Ma forse alcuni legami nella vita hanno bisogno di entrare nello spazio della «prova» per divenire autentici. Varcando la soglia di questo misterioso spazio, abbiamo come la sensazione che essi vengano legati e sottratti al nostro controllo. Ma poiché Dio è vita che si dona e Padre che «provvede» (Gen 22,14), quando chiede è solo per restituire. Così ci può accadere di uscire dalla prova con le mani ancora piene, colme di un dono diventato altro nel frattempo. Non più opera delle nostre mani, ma benedizione per noi e per gli altri. Vita che non ci appartiene.


Commenti

Anonimo ha detto…
Ogni volta che leggo questo brano sono impressionato dal coraggio o meglio dalla fede di Abramo e dalla fiducia che ripone in Dio il quale, se chiede, restituisce.

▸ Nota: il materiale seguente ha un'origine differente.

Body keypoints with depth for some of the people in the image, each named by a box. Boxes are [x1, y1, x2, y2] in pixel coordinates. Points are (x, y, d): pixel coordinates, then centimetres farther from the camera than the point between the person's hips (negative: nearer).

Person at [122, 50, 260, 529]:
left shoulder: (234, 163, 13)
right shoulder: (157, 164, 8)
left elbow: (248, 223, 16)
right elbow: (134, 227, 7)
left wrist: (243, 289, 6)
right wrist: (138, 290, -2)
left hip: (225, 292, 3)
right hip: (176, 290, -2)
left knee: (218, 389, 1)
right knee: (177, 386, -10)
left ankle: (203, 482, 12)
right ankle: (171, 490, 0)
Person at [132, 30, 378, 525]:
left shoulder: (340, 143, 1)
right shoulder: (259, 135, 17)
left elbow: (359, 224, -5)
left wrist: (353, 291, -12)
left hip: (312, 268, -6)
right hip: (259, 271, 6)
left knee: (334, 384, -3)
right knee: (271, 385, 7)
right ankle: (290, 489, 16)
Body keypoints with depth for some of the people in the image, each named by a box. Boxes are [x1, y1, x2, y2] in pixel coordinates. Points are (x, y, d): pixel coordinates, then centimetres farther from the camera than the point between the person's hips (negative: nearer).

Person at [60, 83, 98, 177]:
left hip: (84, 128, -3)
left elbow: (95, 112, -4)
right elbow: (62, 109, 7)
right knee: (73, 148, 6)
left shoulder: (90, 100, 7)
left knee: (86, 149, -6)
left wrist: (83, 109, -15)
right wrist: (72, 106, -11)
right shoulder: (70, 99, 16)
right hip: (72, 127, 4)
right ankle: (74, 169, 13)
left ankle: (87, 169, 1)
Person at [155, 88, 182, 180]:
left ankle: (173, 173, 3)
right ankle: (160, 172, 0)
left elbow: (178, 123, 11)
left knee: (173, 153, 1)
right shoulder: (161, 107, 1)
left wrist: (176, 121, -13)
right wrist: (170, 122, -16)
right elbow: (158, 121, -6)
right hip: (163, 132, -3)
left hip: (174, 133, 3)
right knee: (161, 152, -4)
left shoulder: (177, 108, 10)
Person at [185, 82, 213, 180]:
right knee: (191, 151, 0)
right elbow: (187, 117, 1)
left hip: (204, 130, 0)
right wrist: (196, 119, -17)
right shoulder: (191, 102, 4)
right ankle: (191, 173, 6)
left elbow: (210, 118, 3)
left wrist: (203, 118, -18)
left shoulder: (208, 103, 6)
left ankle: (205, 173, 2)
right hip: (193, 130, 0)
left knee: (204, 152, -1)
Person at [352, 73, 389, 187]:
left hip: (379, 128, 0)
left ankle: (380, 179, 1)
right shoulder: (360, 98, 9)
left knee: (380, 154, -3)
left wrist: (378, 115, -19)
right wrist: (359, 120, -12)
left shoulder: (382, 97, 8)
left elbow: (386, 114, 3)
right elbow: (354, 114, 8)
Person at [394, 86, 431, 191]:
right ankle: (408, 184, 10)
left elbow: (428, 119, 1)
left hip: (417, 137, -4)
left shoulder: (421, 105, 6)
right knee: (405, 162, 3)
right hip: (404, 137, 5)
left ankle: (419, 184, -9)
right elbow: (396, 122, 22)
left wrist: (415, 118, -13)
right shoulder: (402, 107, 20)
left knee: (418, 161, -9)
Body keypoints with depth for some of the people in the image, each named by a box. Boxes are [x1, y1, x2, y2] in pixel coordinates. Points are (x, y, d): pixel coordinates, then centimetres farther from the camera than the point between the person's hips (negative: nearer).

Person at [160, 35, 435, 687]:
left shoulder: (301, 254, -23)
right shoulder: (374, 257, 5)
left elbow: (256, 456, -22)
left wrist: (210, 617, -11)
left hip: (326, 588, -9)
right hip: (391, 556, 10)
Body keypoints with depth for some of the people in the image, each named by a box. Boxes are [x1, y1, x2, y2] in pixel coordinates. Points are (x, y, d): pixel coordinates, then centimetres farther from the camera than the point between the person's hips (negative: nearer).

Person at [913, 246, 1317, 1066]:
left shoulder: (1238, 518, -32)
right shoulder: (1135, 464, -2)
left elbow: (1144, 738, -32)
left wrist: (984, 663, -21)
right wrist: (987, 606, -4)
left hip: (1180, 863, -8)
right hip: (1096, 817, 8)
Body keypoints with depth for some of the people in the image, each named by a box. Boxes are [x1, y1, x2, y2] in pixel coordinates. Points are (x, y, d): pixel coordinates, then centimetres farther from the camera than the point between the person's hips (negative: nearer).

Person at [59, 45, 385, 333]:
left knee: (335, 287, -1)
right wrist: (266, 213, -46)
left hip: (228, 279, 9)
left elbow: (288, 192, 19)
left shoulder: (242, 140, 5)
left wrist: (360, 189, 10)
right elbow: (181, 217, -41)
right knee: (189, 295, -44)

Molto spesso ho recriminato su avvenimenti dolorosi della mia vita ed ho avuto la sensazione di essere derubato quando un'amiciza intensissima esolida si è improvvisamente dissolta, ma guardando alle conseguenze a lungo termine di quelle perdite mi sono reso conto che senza di esse non avrei fatto altre scelte che mi hanno fatto incontrare altre persone straordinarie e mi hanno fatto guardare alla mia vita quotidiana sotto una luce diversa.

Non credo che queste esperienze mi renderanno semplice affrontare altri dolori, ma forse la speranza che siano l'inizio di un nuovo e fruttuso cammino mi aiuterà ad affrontarli con fiducia e consolazione.